* TASK
In this exercise, the entries below include pictures. Repeat exactly the lines from the line with "Figure 13. Variation" to the line with "FIGURE 3 | Panel", including both, but without the pictures.

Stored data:
--- START ---

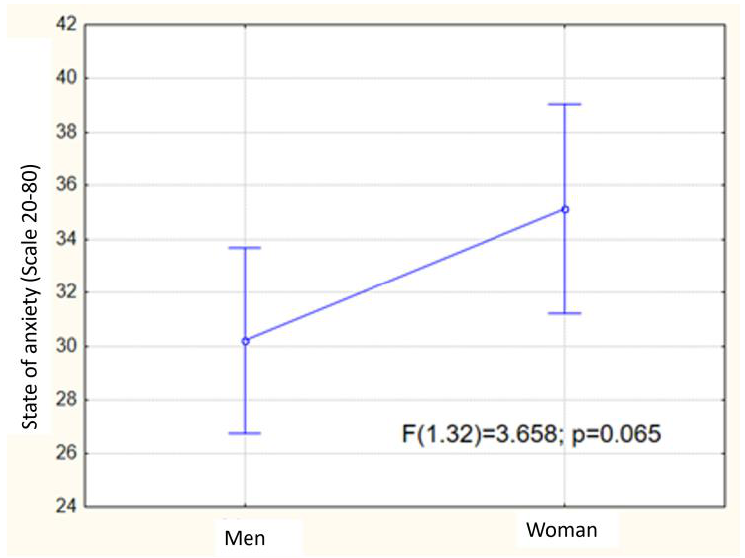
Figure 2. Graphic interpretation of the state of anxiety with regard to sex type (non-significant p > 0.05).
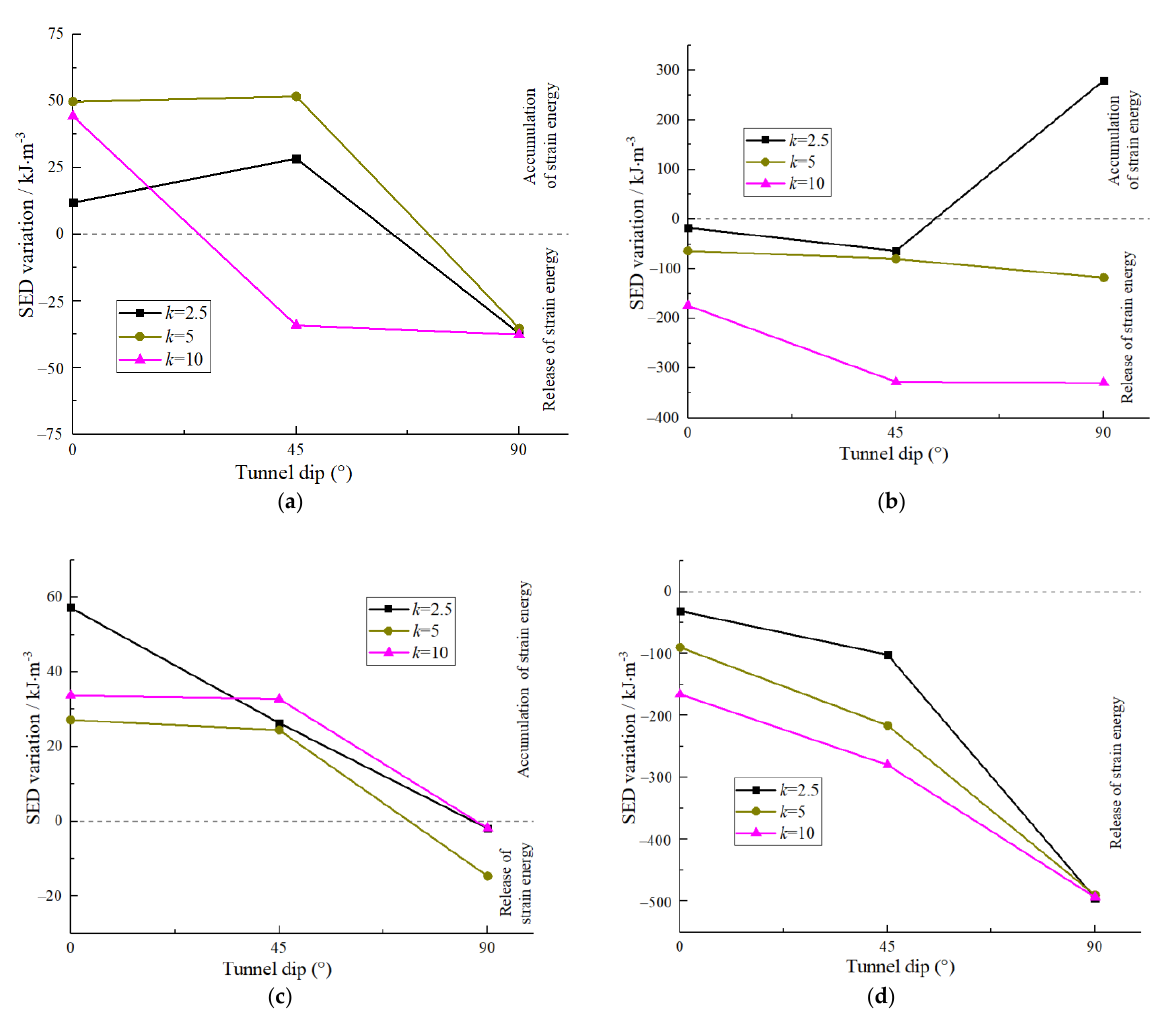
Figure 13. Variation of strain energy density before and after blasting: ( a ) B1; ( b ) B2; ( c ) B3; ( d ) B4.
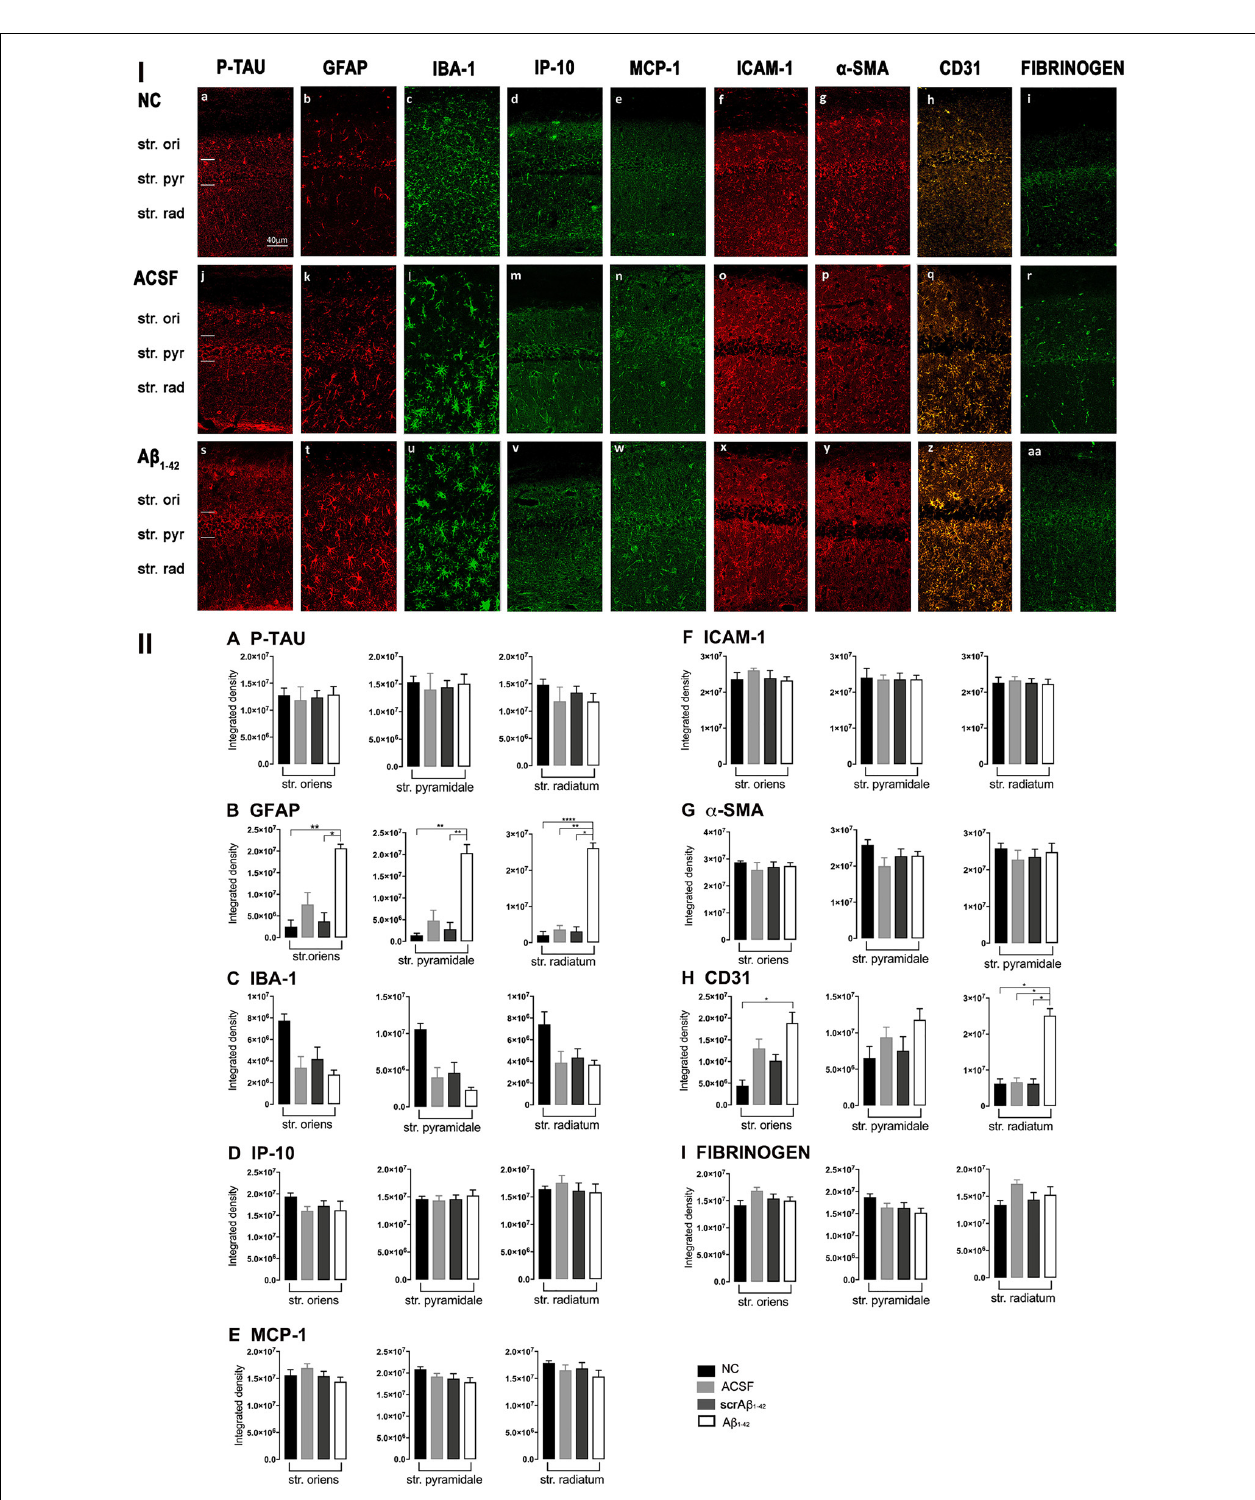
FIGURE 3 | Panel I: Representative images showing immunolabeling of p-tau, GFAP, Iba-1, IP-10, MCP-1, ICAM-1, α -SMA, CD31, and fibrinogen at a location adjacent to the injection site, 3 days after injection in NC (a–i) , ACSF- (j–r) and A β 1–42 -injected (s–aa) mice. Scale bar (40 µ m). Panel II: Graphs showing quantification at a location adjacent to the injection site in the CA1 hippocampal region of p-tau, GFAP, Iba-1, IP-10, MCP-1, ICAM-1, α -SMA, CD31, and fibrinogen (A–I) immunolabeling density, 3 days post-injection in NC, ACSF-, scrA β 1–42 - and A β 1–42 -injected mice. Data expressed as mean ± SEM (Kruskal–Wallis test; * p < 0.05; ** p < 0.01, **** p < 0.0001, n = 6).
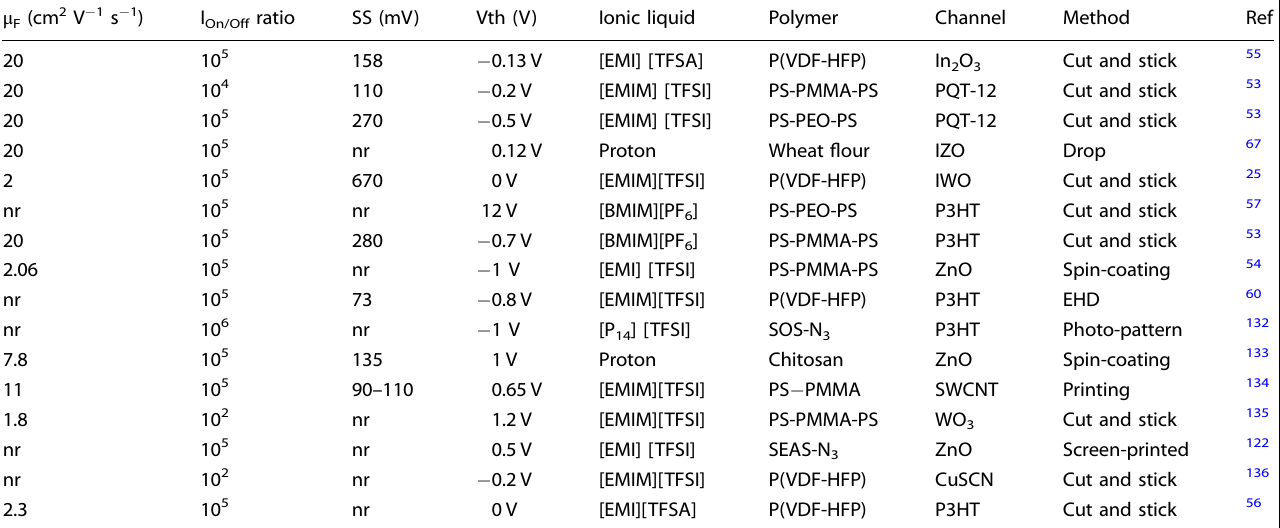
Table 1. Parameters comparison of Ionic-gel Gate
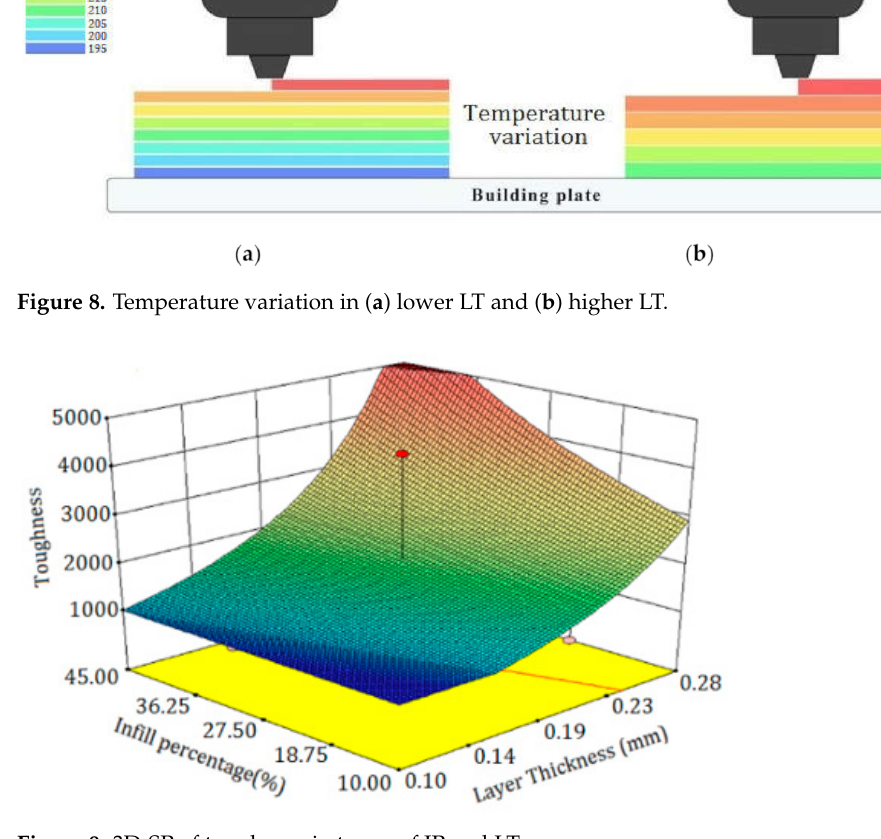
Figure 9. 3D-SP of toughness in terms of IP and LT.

--- END ---

* SOLUTION
Figure 13. Variation of strain energy density before and after blasting: ( a ) B1; ( b ) B2; ( c ) B3; ( d ) B4.
FIGURE 3 | Panel I: Representative images showing immunolabeling of p-tau, GFAP, Iba-1, IP-10, MCP-1, ICAM-1, α -SMA, CD31, and fibrinogen at a location adjacent to the injection site, 3 days after injection in NC (a–i) , ACSF- (j–r) and A β 1–42 -injected (s–aa) mice. Scale bar (40 µ m). Panel II: Graphs showing quantification at a location adjacent to the injection site in the CA1 hippocampal region of p-tau, GFAP, Iba-1, IP-10, MCP-1, ICAM-1, α -SMA, CD31, and fibrinogen (A–I) immunolabeling density, 3 days post-injection in NC, ACSF-, scrA β 1–42 - and A β 1–42 -injected mice. Data expressed as mean ± SEM (Kruskal–Wallis test; * p < 0.05; ** p < 0.01, **** p < 0.0001, n = 6).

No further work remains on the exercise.